Он схватил стакан, чтобы выпить остатки рома.
— Послушай моего совета, — сказал доктор. — Прикажи подать воды и сахара; смешай их с ромом, по крайней мере, будет меньше вреда. Но я советовал бы тебе совсем отказаться от такого лечения.
Тот взял стакан, встал перед зеркалом, пощупал рукою волосы, пожал плечами, потом повернулся к доктору, посмотрел на него тревожным взглядом и говорит:
— Откажусь, если найдёшь способ лучше; но первый твой совет не отвергну.
Сказав это, он попросил подать воды и выпил стакан пунша.
— Расскажи мне о своей жизни; если бы я знал, с чего начались твои страдания, может, придумал бы способ, как прекратить их.
— Может, отыщешь способ вернуть прошлое?
— Прошлое учит нас, как пользоваться настоящим.
— Моя болезнь новая; ни простые люди инстинктивным путём, ни наука медиков не открыли лекарства, чтоб её вылечить. Однако вижу, что ты искренне хочешь помочь мне в беде; потому расскажу тебе о тех бедах, что довелось мне пережить.
У родителей я был один. Детство моё текло беззаботно, мне ни в чём не отказывали, слуги исполняли все мои приказы, домашний учитель преподавал мне основы французского языка самым лёгким способом — чтоб я, занимаясь один час, не утомился и не заглушал в себе весёлых мыслей, которые в светском обществе ценят больше глубоких познаний в высоких науках.
Когда мне было лет пятнадцать, отец отправил меня в Ригу на один год, чтобы я изучал там немецкий и французский языки у лучших учителей, да чтоб приобрёл хороший вкус в тех предметах, что окажутся мне полезными среди людей, о которых идёт молва в светских салонах.

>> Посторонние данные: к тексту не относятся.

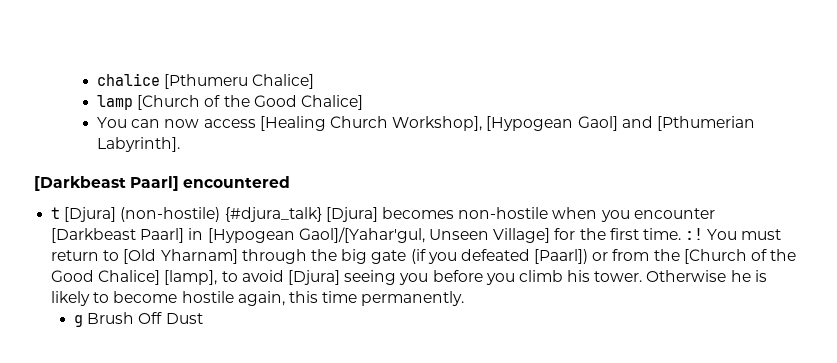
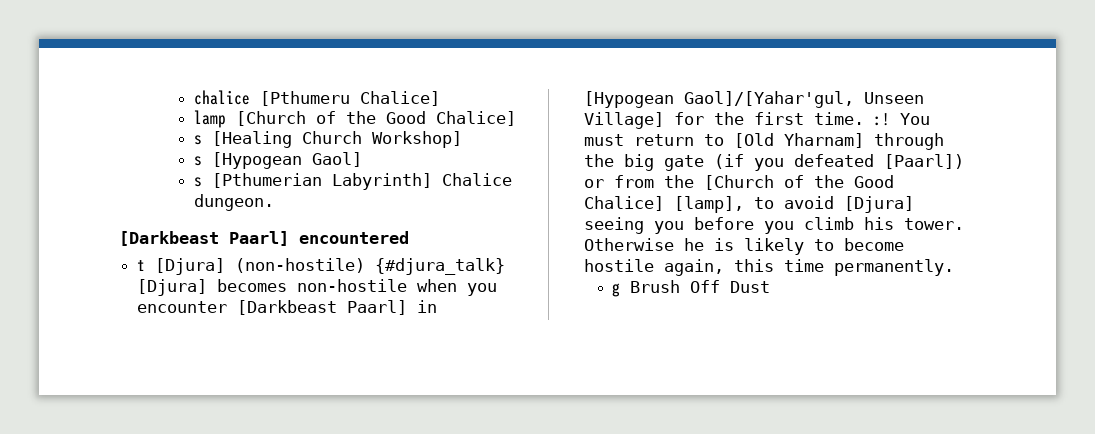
[97,116,755,131] [97,137,181,152] You can now access [Healing Church Workshop], [Hypogean Gaol] and [Pthumerian Labyrinth]. -> [193,131,462,148] [193,152,362,169] [193,173,512,190] [193,194,274,211] s [Healing Church Workshop] // s [Hypogean Gaol] // s [Pthumerian Labyrinth] Chalice dungeon.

Денег он мне оставил более, чем достаточно, и я лишь собирал цветы весёлой жизни. Никто мне в ту пору не напоминал, что время уходит безвозвратно, здоровье человека ненадёжно и, к несчастью, переменчиво, а веселье счастливых лет быстролётно, как мечта.
Когда вернулся я из города домой, то с утра до вечера был занят лишь охотой. Мой отец не жалел расходов на охотников, борзых и гончих собак. Мне было позволено держать столько людей для услуг, сколько захочу; были у меня красивые лошади и модные экипажи.
Через несколько лет был я избран от местных помещиков на должность в том же повете. [212] В городе я нашёл множество приятелей; в моём доме часто были шумные и весёлые пиры, порой гости мои за вином или за карточным столом встречали восход солнца.
212
До 1831 г. в Витебской и Могилёвской губерниях продолжал действовать Статут Великого княжества Литовского, согласно которому местная власть избиралась представителями шляхты на поветовых сеймиках.